→ **Exercise materials**

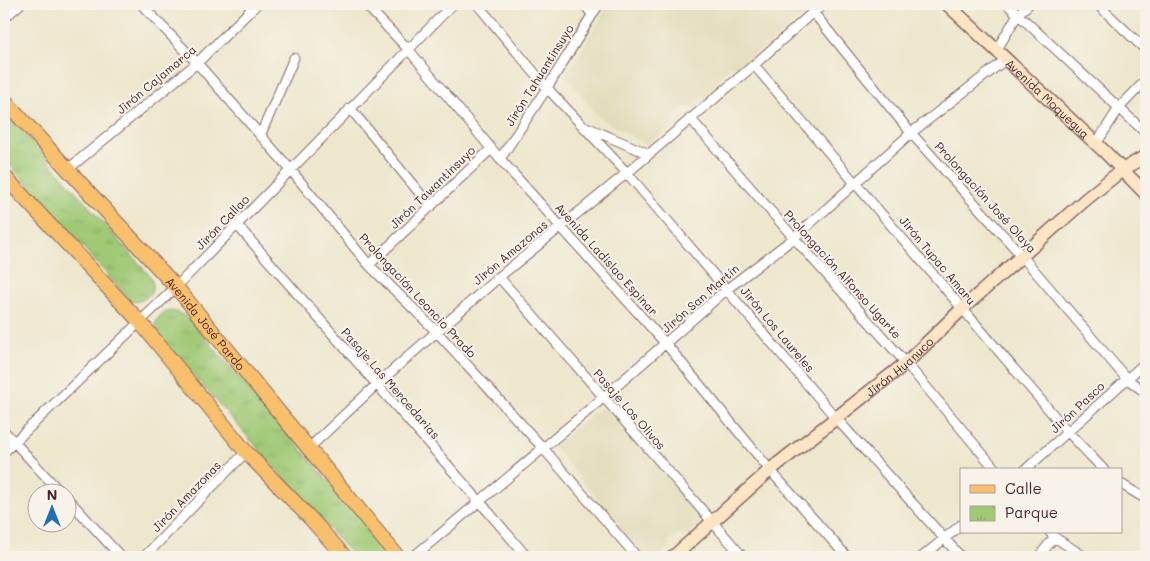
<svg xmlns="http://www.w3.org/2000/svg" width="1150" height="561" font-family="Mali,sans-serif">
  <defs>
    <pattern id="park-tufts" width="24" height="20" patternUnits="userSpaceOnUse" patternTransform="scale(1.25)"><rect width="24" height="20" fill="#9fc975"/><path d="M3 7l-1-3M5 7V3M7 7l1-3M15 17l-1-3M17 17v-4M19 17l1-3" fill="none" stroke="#8aac65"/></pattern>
  </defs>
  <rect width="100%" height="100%" fill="#f7f3e8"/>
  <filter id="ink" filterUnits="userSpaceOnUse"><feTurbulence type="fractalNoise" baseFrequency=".02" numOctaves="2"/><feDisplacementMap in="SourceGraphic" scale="10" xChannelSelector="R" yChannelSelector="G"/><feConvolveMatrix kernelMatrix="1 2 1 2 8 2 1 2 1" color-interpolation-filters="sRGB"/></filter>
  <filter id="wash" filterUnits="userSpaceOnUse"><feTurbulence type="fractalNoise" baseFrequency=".0096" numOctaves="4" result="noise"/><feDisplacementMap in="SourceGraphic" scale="20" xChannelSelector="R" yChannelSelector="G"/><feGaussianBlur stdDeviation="1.12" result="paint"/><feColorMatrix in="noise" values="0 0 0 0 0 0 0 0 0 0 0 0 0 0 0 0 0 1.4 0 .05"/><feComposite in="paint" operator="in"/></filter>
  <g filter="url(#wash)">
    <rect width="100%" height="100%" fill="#ede7cd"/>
    <path fill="#e2dcba" d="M609 4H816L740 68 732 66 720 75V85L692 107H684L674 115V122L647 145 598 117 566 75Z
      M598 409H606L700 516 701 522 688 535 678 534 668 541 670 547 657 557H641L615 527 618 523 554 447Z"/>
    <path fill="url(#park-tufts)" stroke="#747450" d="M4 110 150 276C158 289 149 300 135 302L128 298 4 158Z
      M171 311C185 313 192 323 201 333L394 557H354L157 334C153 322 158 313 171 311Z"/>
  </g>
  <g filter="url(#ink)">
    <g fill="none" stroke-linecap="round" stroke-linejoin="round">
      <defs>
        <path id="street" d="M141 4 197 63 290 169 369 265 437 332 543 448 637 557
          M365 4 408 49 500 159 666 344 770 470 847 557
          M477 4 547 88 627 173 835 417 961 557
          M584 4 592 14
          M1007 4 1146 133
          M1097 4 1146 50
          M813 12 911 133 1022 256 1126 378 1146 393
          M4 18 20 4
          M996 51 1018 14 1029 4
          M754 65 1068 432 1104 470
          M350 108 431 207
          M690 118 794 238 906 363 996 470
          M586 127 649 154
          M260 136 294 58
          M1096 144 1119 108 1146 80
          M500 159 547 88 599 4
          M67 170 197 63 257 4
          M237 225 480 502 527 557
          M369 265 491 149
          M499 277 743 557
          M4 431 62 494
          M308 449 376 385 499 277 627 173 754 65 813 12 825 4
          M4 452 176 287 453 4
          M1025 470 1146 362
          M1121 484 1146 499
          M68 499 121 557
          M1050 532 1054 537 1085 557
          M144 557 246 452
          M413 557 603 398 727 289 794 238 911 133 1005 60
          M922 557 961 525
          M1039 557 1054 537"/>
        <g id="secondary">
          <path id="s1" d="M947 4 1105 152 1146 194"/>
          <path id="s2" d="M673 557 770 470 906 363 963 308 1085 200 1122 170 1146 156"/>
        </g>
        <g id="primary">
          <path id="s3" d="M4 100 176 287 398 557"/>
          <path d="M4 176 140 322 246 452 310 518 345 557"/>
        </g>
      </defs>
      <use href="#street" stroke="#836564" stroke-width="11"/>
      <use href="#secondary" stroke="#836564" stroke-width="15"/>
      <use href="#primary" stroke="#836564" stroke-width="16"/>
      <use href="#street" stroke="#fff" stroke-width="9"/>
      <use href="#secondary" stroke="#fce5c4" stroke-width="12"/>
      <use href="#primary" stroke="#f8bf6c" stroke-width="14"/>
    </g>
  </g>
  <g text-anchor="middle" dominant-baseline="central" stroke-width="4" stroke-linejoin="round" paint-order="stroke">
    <g font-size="12" fill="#4a1f2b" stroke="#f7f3e8">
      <text transform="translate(539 75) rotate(-58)">Jirón Tahuantinsuyo</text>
      <text transform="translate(156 79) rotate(-40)">Jirón Cajamarca</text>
      <text stroke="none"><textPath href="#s1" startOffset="138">Avenida Moquegua</textPath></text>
      <text transform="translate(432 187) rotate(-44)">Jirón Tawantinsuyo</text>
      <text transform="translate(986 197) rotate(48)">Prolongación José Olaya</text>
      <text transform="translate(222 222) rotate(-46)">Jirón Callao</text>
      <text transform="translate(510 252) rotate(-40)">Jirón Amazonas</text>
      <text transform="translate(607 259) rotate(48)">Avenida Ladislao Espinar</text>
      <text transform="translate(938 260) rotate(50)">Jirón Tupac Amaru</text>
      <text transform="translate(843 274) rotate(48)">Prolongación Alfonso Ugarte</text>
      <text transform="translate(418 295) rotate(47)">Prolongación Leoncio Prado</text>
      <text transform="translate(700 298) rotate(-41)">Jirón San Martín</text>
      <text stroke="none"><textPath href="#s3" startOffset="301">Avenida José Pardo</textPath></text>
      <text transform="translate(778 329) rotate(50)">Jirón Los Laureles</text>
      <text stroke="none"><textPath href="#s2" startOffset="296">Jirón Huanuco</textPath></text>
      <text transform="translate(391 383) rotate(49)">Pasaje Las Mercedarias</text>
      <text transform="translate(1077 407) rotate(-43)">Jirón Pasco</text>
      <text transform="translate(630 409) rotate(49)">Pasaje Los Olivos</text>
      <text transform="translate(186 496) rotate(-46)">Jirón Amazonas</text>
    </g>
  </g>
  <rect width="1150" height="561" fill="none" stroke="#f7f3e8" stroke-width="20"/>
  <rect x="960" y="468" width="162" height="65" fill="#f7f3e8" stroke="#b29e9c"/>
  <rect x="970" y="485" width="25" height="8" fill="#f8bf6c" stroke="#b29e9c"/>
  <text x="1005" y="494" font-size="15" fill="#4a1f2b">Calle</text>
  <rect x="970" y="506" width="25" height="15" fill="url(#park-tufts)" stroke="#b29e9c"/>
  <text x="1005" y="518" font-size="15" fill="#4a1f2b">Parque</text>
  <g transform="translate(52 508)"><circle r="24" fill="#f7f3e8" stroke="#b29e9c"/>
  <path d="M0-4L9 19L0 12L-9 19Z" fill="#1f6fb2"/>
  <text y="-8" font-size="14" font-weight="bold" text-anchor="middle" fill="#4a1f2b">N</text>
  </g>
</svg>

→ **Aim of the exercise**
Gather up the lines containing the word "round" from these records and copy them.

→ **Expected answer**
    <g fill="none" stroke-linecap="round" stroke-linejoin="round">
  <g text-anchor="middle" dominant-baseline="central" stroke-width="4" stroke-linejoin="round" paint-order="stroke">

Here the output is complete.